In the passage below on solution-phase interaction energies, which semiempirical model has an empirical correction that is self-consistent with the electron density rather than mechanical?

▶ Page extract
━━━━━━━━━━
In this work, we initiate the development of a dataset for intermolecular interaction energies in the solution phase, such that it is possible to calibrate and improve current SQM methods for condensed phase applications. The dataset is also useful for benchmarking various ab initio QM methods for condensed phase problems, as previous efforts focused on pair-wise interactions in the gas phase,^33,40 although the clusters might have been obtained from biomolecules;³⁶ there are also datasets that include solid crystals.² As described in the section titled Dataset and computational methods, we extend the dataset of Řezáč and Hobza²⁹ and construct a dataset that consists of small molecule dimers solvated by a water droplet; the intermolecular binding energy for the dimer solute is computed via a thermodynamic cycle that integrates CCSD(T) calculations for the dimer interaction in the gas phase and DFT calculations for the solute-solvent (water) interactions. For the SQM methods, we include DFTB3⁴¹ and DFTB3-CPE,²³ which improves the description of polarization via a chemical potential equalization model,^42–44 several variants of the PM6 model^24,28 and the OM2-D3 model;³⁵ we also test the HF-3c model,⁴⁵ which employs Hartree-Fock with a minimal basis along with several empirical corrections. Among those, we note that most empirical corrections are mechanical in nature (i.e., decoupled from the determination of the wavefunction or electron density), with the exception of DFTB3-CPE,²³ in which the auxiliary response function is self-consistent with the DFTB3 density. Therefore, we expect that the DFTB3-CPE model is more likely to be transferable to the solution phase, although parameters were determined entirely based on gas phase systems. This was already evident from our recent analysis²³ of “large” water clusters (which contain 6-17 water molecules⁴⁶), for which empirically corrected PM6 models were found to give rather large errors in the binding energies, despite their excellent performance for dimeric systems.
━━━━━━━━━━
▶ Record excerpts
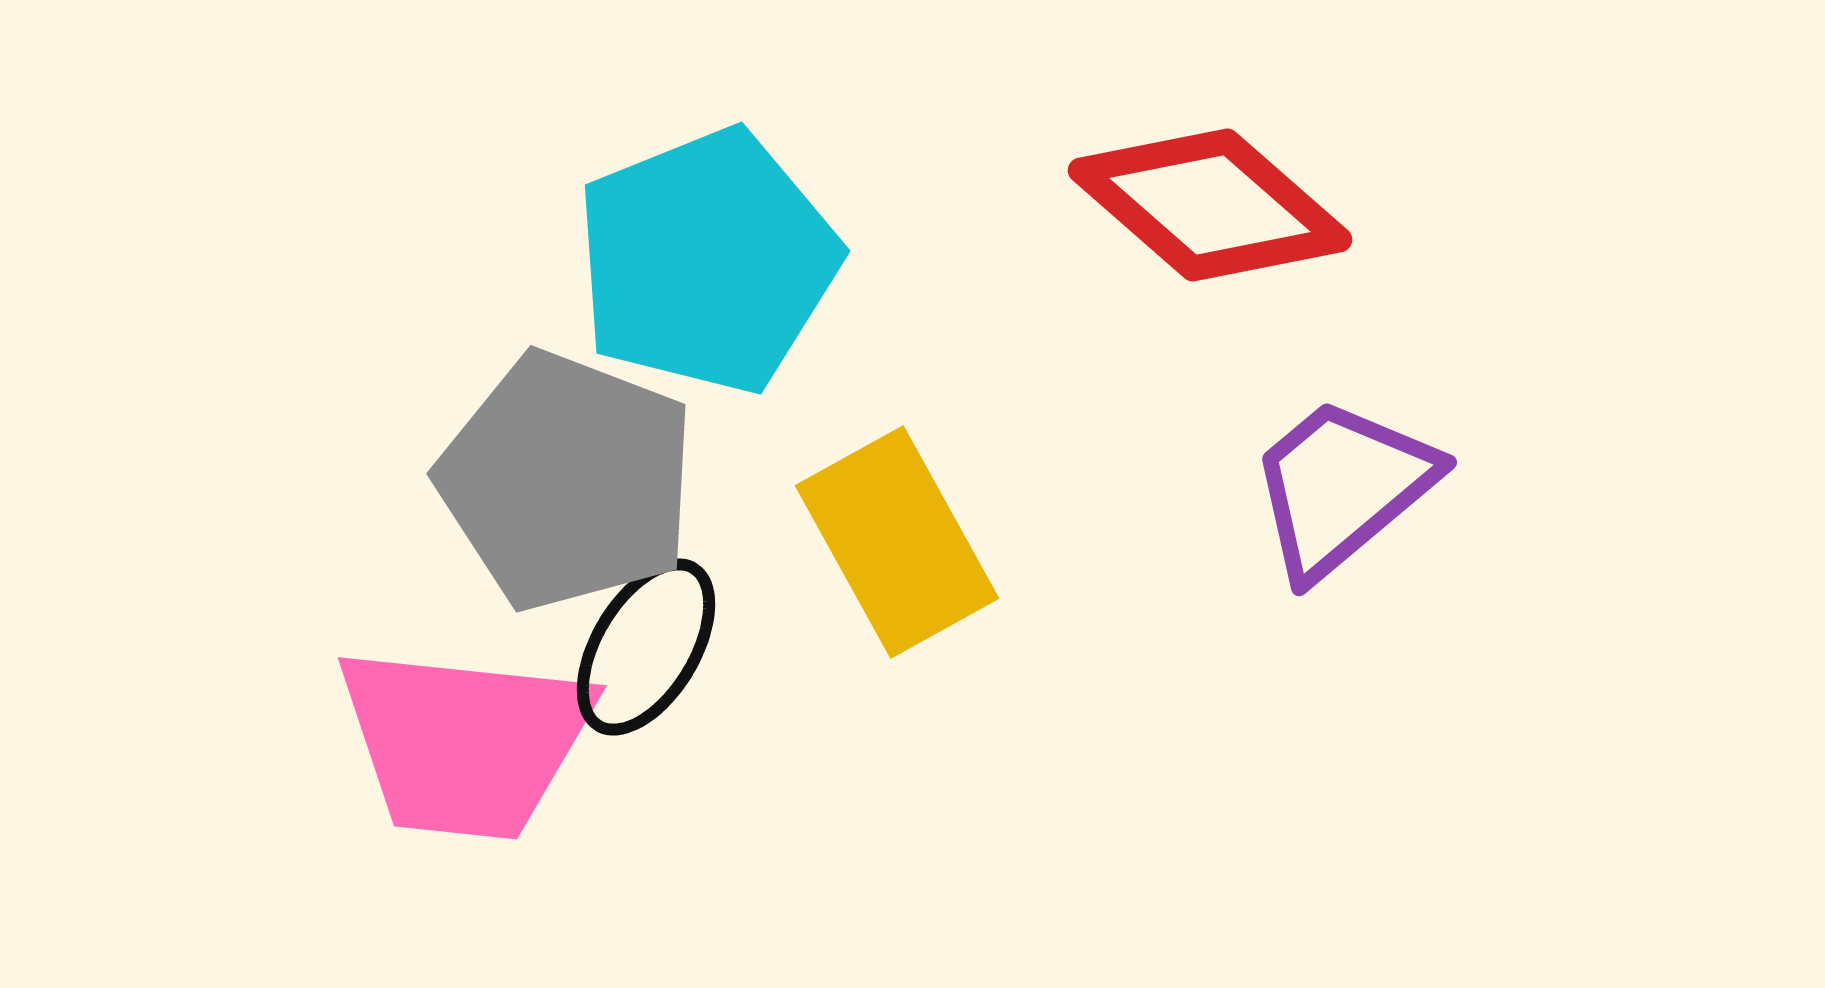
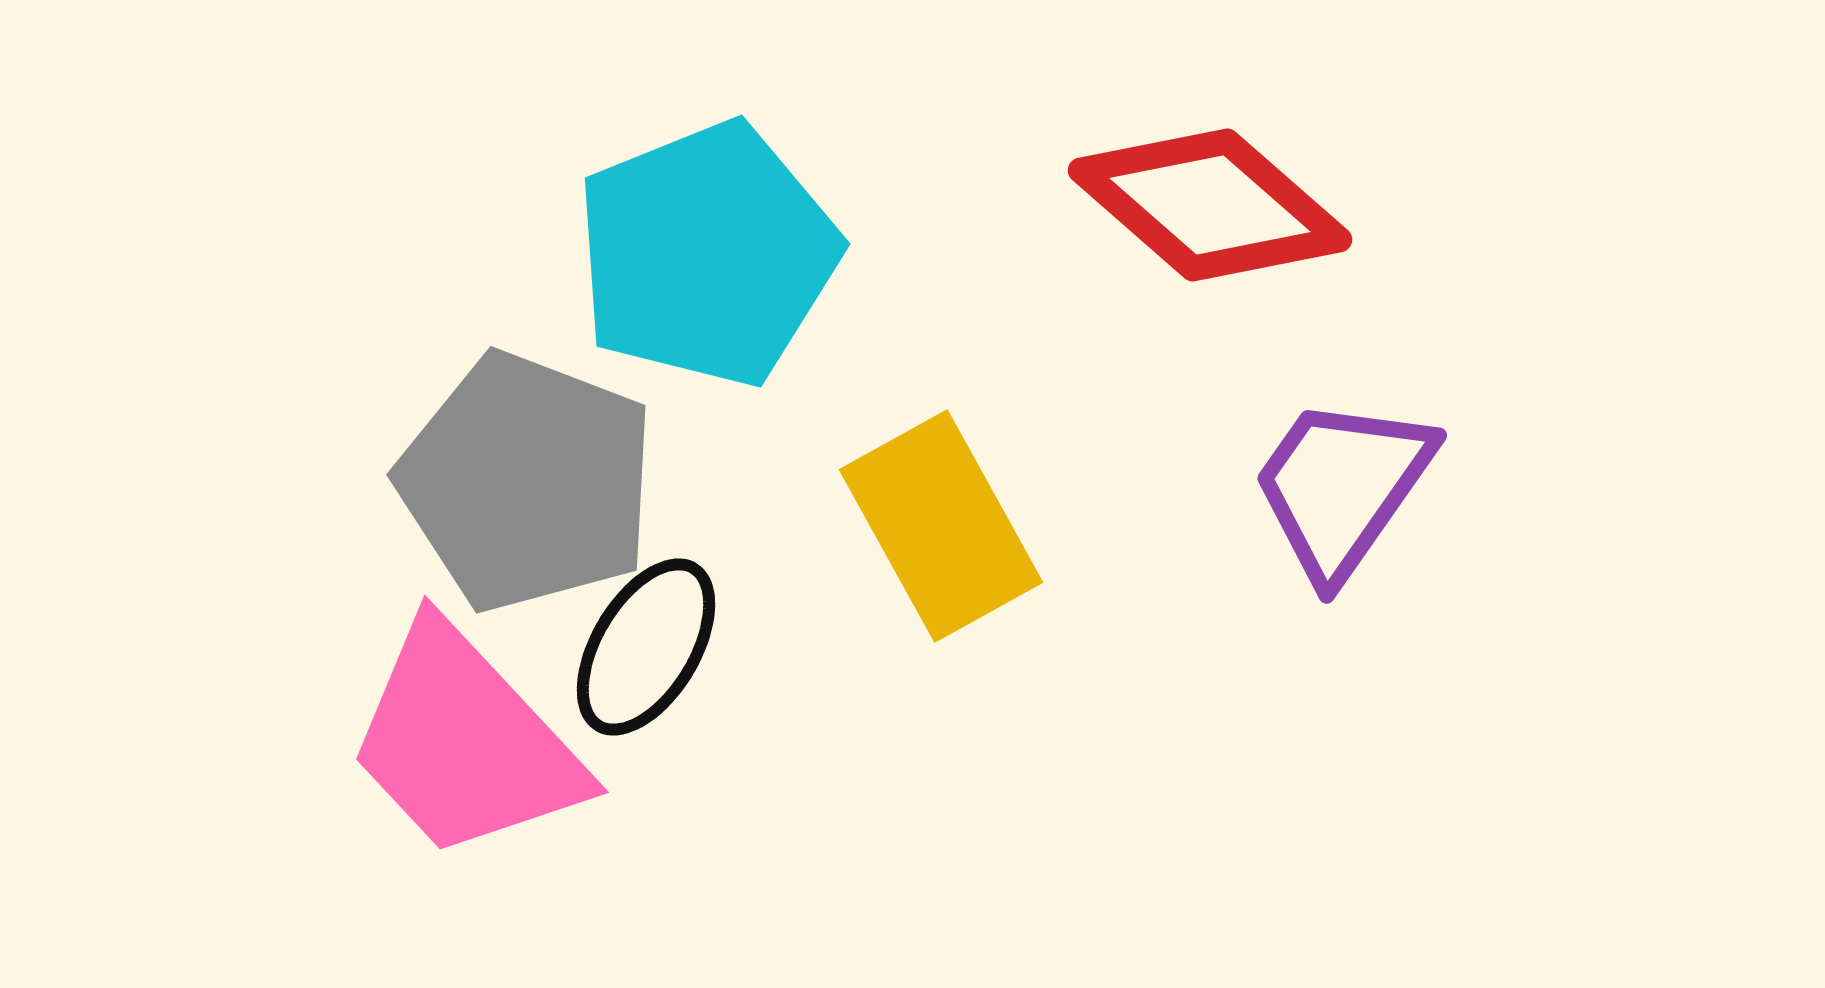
cyan pentagon: moved 7 px up
gray pentagon: moved 40 px left, 1 px down
purple trapezoid: rotated 15 degrees counterclockwise
yellow rectangle: moved 44 px right, 16 px up
pink trapezoid: rotated 41 degrees clockwise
━━━━━━━━━━
▶ Response for this exercise
DFTB3-CPE, whose auxiliary response function is self-consistent with the DFTB3 density.